- Interactive map of Mueang Na
- Coordinates: 19°35′36″N 98°57′42″E﻿ / ﻿19.5932°N 98.9618°E
- Country: Thailand
- Province: Chiang Mai
- Amphoe: Chiang Dao

Population (2020)
- • Total: 37,348
- Time zone: UTC+7 (TST)
- Postal code: 50170
- TIS 1099: 500402

= Mueang Na =

Mueang Na (เมืองนะ) is a tambon (subdistrict) of Chiang Dao District, in Chiang Mai Province, Thailand.
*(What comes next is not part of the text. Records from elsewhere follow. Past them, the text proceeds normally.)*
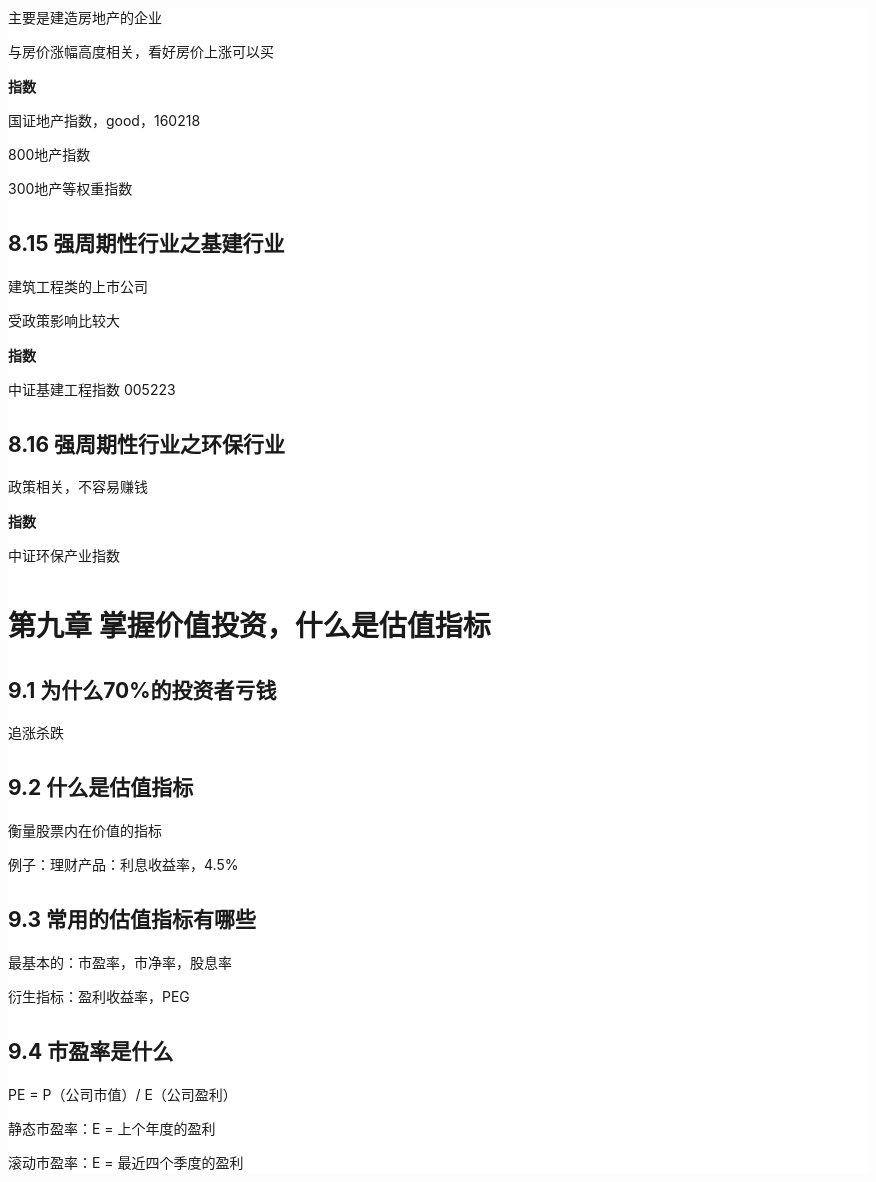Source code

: 主要是建造房地产的企业

与房价涨幅高度相关，看好房价上涨可以买

**指数**

国证地产指数，good，160218

800地产指数

300地产等权重指数

## 8.15 强周期性行业之基建行业

建筑工程类的上市公司

受政策影响比较大

**指数**

中证基建工程指数 005223

## 8.16 强周期性行业之环保行业

政策相关，不容易赚钱

**指数**

中证环保产业指数

# 第九章 掌握价值投资，什么是估值指标

## 9.1 为什么70%的投资者亏钱

追涨杀跌

## 9.2 什么是估值指标

衡量股票内在价值的指标

例子：理财产品：利息收益率，4.5%

## 9.3 常用的估值指标有哪些

最基本的：市盈率，市净率，股息率

衍生指标：盈利收益率，PEG

## 9.4 市盈率是什么

PE = P（公司市值）/ E（公司盈利）

静态市盈率：E = 上个年度的盈利

滚动市盈率：E = 最近四个季度的盈利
In 2020 it had a total population of 37,348 people.

==Administration==

===Central administration===
The tambon is subdivided into 14 administrative villages (muban).

| No. | Name | Thai |
|---|---|---|
| 01. | Ban Mueang Na | บ้านเมืองนะ |
| 02. | Ban Kae Noi | บ้านแกน้อย |
| 03. | Ban Na Wai | บ้านนาหวาย |
| 04. | Ban Lo Pahan | บ้านโละป่าหาญ |
| 05. | Ban Pong Ang | บ้านโป่งอาง |
| 06. | Ban Nam Ru | บ้านน้ำรู |
| 07. | Ban Huai Sai | บ้านห้วยไส้ |
| 08. | Ban Chong Kham | บ้านจองคำ |
| 09. | Ban Chaiya | บ้านไชยา |
| 10. | Ban Arunothai | บ้านอรุโณทัย |
| 11. | Ban Nong Khaem | บ้านหนองแขม |
| 12. | Ban Nong Khiao | บ้านหนองเขียว |
| 13. | Ban Chia Chan | บ้านเจียจันทร์ |
| 14. | Ban Mai Samakkhi | บ้านใหม่สามัคคี |

===Local administration===
The whole area of the subdistrict is covered by the subdistrict municipality (Thesaban Tambon) Mueang Na (เทศบาลตำบลเมืองนะ).